Data records
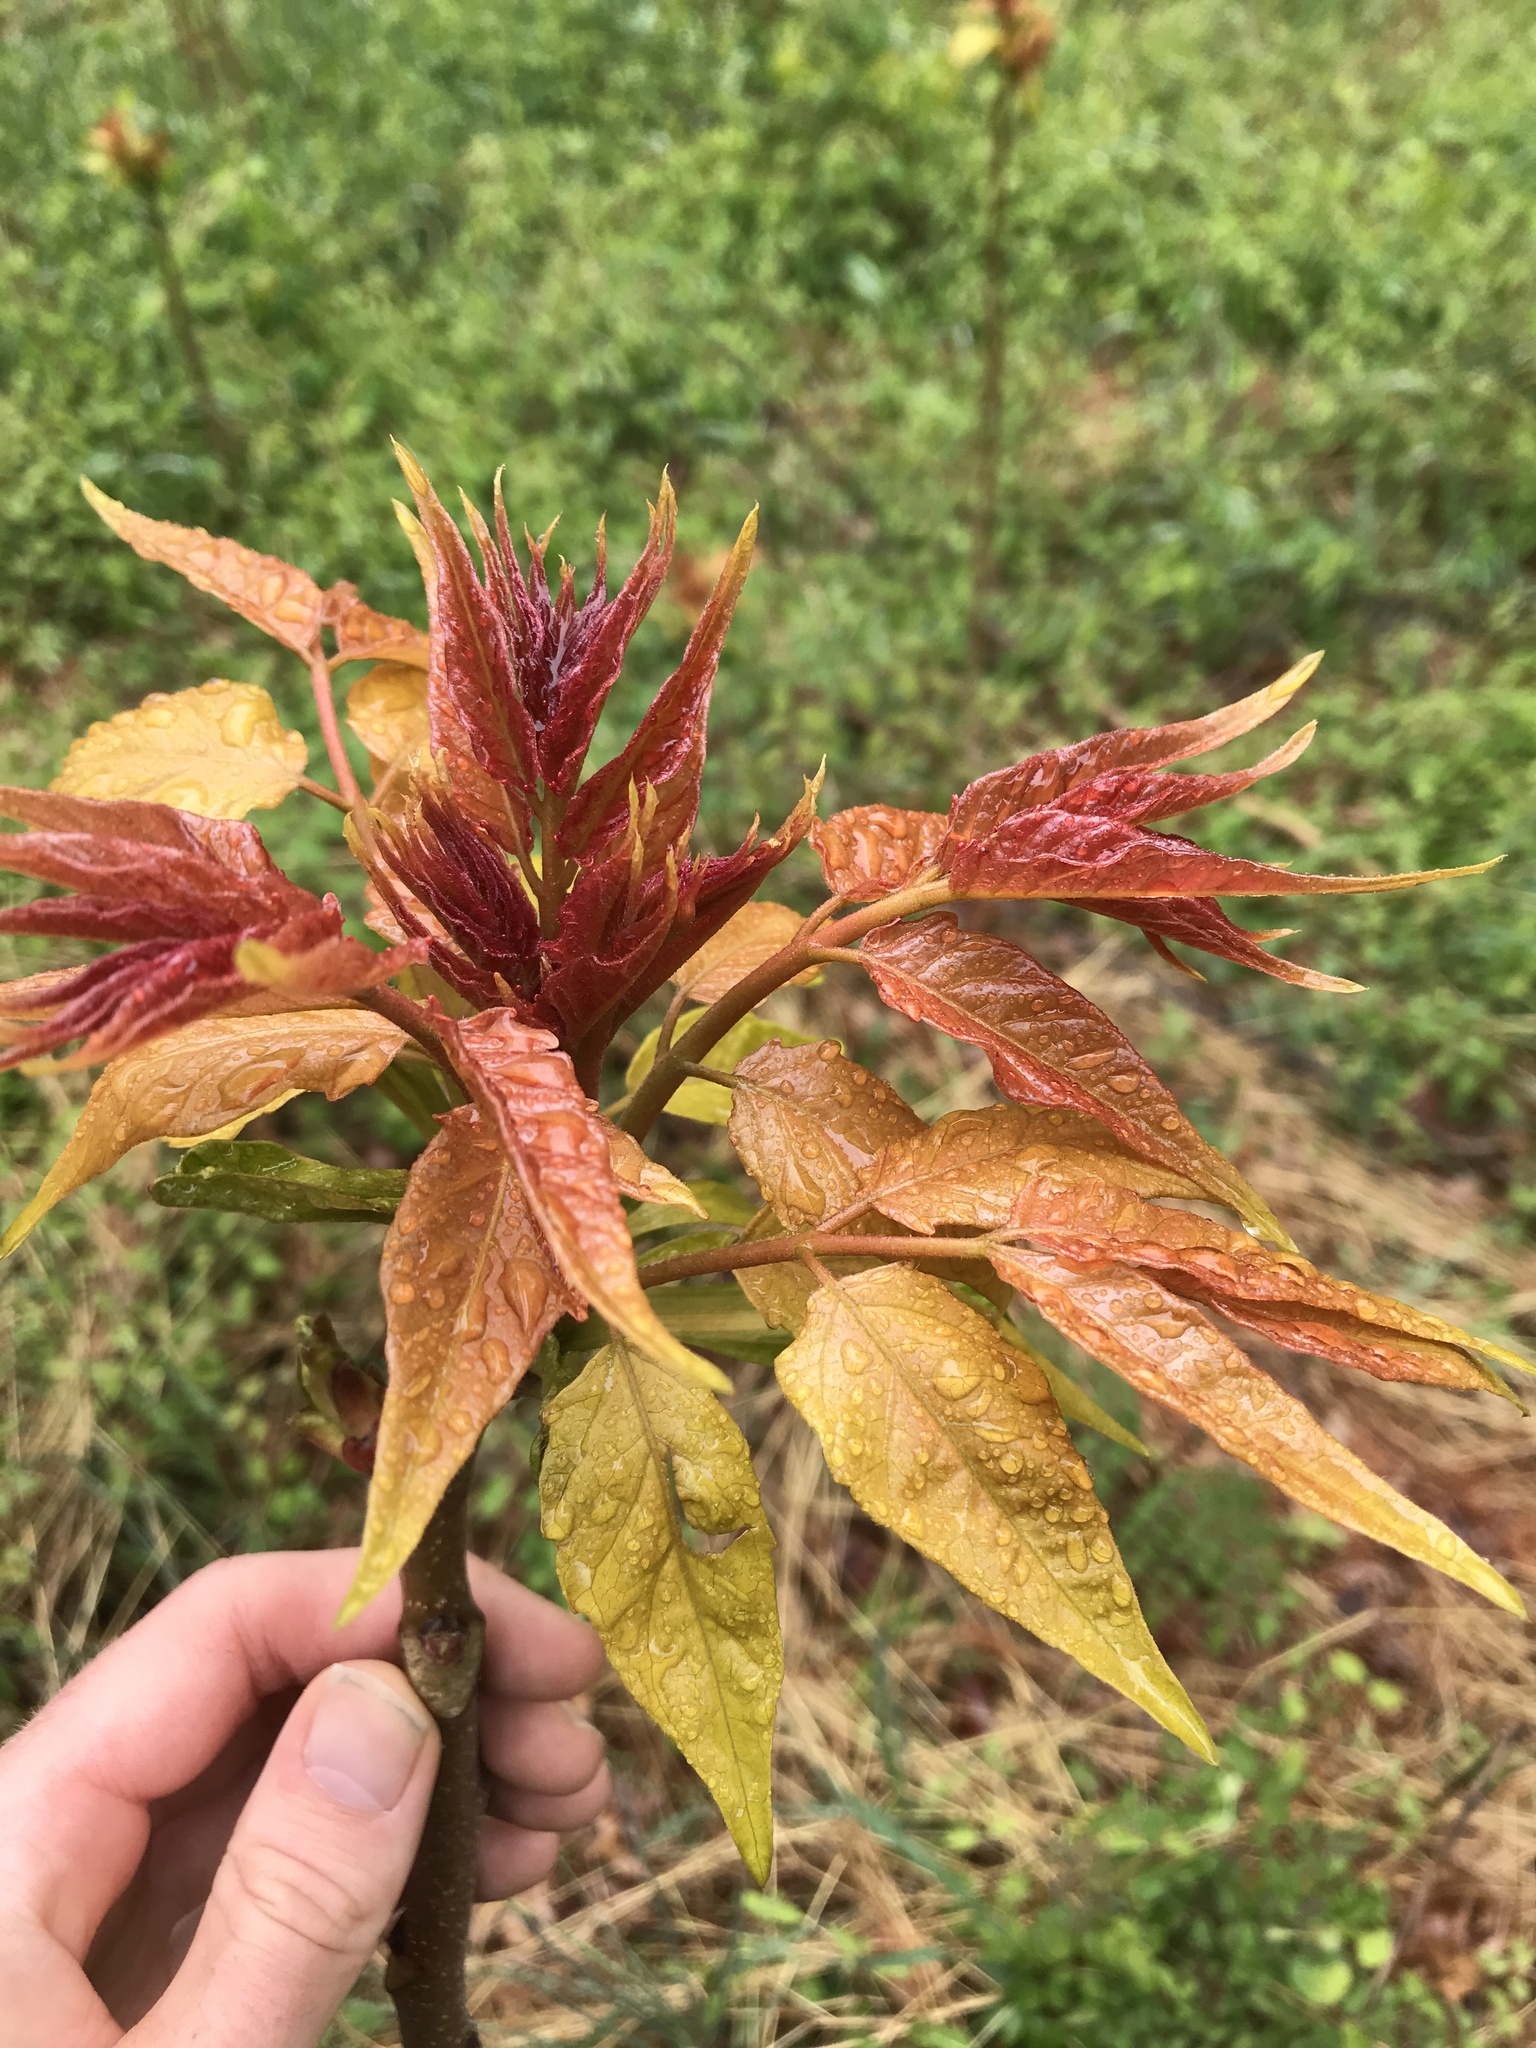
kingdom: Plantae
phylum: Tracheophyta
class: Magnoliopsida
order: Sapindales
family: Simaroubaceae
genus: Ailanthus
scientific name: Ailanthus altissima
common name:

-- Written problem --
Convert each line of the material above into a Markdown table with the columns Row and Line, numbering the rows in order. Omit blank lines and the pictures.

-- Reply --
| Row | Line |
|---|---|
| 1 | kingdom: Plantae |
| 2 | phylum: Tracheophyta |
| 3 | class: Magnoliopsida |
| 4 | order: Sapindales |
| 5 | family: Simaroubaceae |
| 6 | genus: Ailanthus |
| 7 | scientific name: Ailanthus altissima |
| 8 | common name: |